PROMPT:
Where the line containing "to the specified Data Lake Store account.</span></span>" appears, end your copy; everything from the first line of the records below up to and including it must be reproduced exactly.

DATA RECORDS:
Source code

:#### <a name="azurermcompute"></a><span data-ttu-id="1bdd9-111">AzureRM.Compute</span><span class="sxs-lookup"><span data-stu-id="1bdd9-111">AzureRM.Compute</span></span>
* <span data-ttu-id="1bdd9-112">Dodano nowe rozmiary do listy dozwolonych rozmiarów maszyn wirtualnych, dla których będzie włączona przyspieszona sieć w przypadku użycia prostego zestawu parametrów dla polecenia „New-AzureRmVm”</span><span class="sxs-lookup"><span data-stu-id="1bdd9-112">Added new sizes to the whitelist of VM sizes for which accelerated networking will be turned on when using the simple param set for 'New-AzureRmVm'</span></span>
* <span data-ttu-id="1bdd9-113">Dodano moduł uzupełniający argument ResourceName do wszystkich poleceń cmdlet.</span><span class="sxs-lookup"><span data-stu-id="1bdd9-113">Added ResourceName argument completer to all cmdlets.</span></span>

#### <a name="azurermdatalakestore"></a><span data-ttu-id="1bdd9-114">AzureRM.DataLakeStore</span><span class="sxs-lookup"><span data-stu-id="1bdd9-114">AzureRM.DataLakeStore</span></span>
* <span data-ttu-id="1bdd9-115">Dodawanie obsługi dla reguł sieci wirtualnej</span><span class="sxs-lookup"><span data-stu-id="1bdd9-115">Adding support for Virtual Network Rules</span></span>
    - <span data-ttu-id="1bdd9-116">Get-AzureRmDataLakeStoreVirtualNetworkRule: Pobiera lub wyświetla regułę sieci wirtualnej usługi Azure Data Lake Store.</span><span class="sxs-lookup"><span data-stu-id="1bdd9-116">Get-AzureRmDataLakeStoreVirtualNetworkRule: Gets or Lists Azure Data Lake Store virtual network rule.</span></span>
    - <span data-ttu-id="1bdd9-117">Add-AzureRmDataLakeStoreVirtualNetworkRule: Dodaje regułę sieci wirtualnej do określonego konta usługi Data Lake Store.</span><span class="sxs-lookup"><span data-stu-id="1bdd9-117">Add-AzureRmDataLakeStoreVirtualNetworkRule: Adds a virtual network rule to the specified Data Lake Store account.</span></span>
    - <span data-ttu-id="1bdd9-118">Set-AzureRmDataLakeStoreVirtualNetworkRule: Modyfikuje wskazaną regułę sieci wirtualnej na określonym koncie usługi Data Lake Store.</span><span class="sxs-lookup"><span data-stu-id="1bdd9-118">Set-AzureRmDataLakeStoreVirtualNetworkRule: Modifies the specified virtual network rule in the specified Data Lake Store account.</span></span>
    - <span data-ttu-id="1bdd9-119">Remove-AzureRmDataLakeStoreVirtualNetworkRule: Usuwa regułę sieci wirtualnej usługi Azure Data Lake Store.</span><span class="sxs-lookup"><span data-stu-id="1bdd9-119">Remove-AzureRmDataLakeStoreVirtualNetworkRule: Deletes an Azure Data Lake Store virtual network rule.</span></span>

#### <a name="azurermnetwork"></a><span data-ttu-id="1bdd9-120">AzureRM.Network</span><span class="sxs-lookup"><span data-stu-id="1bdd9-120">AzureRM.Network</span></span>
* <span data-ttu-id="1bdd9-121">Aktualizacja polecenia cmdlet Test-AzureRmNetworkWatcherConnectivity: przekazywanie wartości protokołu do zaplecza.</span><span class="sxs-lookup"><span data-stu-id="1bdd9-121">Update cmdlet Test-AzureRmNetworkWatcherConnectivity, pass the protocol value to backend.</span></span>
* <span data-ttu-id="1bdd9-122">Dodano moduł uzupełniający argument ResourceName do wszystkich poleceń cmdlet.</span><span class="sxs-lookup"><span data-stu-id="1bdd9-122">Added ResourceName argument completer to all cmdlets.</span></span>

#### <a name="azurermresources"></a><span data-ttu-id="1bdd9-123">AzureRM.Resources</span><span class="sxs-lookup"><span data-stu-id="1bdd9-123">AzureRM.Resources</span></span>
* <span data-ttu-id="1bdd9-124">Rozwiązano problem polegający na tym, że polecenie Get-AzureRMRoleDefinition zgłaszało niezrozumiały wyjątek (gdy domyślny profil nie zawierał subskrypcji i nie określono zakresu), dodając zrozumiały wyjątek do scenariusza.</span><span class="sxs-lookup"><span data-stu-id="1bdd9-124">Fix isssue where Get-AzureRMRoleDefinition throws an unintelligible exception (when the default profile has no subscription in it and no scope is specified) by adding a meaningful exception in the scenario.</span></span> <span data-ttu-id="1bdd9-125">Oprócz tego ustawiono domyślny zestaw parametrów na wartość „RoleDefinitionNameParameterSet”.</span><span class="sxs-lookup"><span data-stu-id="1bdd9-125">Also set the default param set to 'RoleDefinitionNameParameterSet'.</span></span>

TASK RESPONSE:
Source code

:#### <a name="azurermcompute"></a><span data-ttu-id="1bdd9-111">AzureRM.Compute</span><span class="sxs-lookup"><span data-stu-id="1bdd9-111">AzureRM.Compute</span></span>
* <span data-ttu-id="1bdd9-112">Dodano nowe rozmiary do listy dozwolonych rozmiarów maszyn wirtualnych, dla których będzie włączona przyspieszona sieć w przypadku użycia prostego zestawu parametrów dla polecenia „New-AzureRmVm”</span><span class="sxs-lookup"><span data-stu-id="1bdd9-112">Added new sizes to the whitelist of VM sizes for which accelerated networking will be turned on when using the simple param set for 'New-AzureRmVm'</span></span>
* <span data-ttu-id="1bdd9-113">Dodano moduł uzupełniający argument ResourceName do wszystkich poleceń cmdlet.</span><span class="sxs-lookup"><span data-stu-id="1bdd9-113">Added ResourceName argument completer to all cmdlets.</span></span>

#### <a name="azurermdatalakestore"></a><span data-ttu-id="1bdd9-114">AzureRM.DataLakeStore</span><span class="sxs-lookup"><span data-stu-id="1bdd9-114">AzureRM.DataLakeStore</span></span>
* <span data-ttu-id="1bdd9-115">Dodawanie obsługi dla reguł sieci wirtualnej</span><span class="sxs-lookup"><span data-stu-id="1bdd9-115">Adding support for Virtual Network Rules</span></span>
    - <span data-ttu-id="1bdd9-116">Get-AzureRmDataLakeStoreVirtualNetworkRule: Pobiera lub wyświetla regułę sieci wirtualnej usługi Azure Data Lake Store.</span><span class="sxs-lookup"><span data-stu-id="1bdd9-116">Get-AzureRmDataLakeStoreVirtualNetworkRule: Gets or Lists Azure Data Lake Store virtual network rule.</span></span>
    - <span data-ttu-id="1bdd9-117">Add-AzureRmDataLakeStoreVirtualNetworkRule: Dodaje regułę sieci wirtualnej do określonego konta usługi Data Lake Store.</span><span class="sxs-lookup"><span data-stu-id="1bdd9-117">Add-AzureRmDataLakeStoreVirtualNetworkRule: Adds a virtual network rule to the specified Data Lake Store account.</span></span>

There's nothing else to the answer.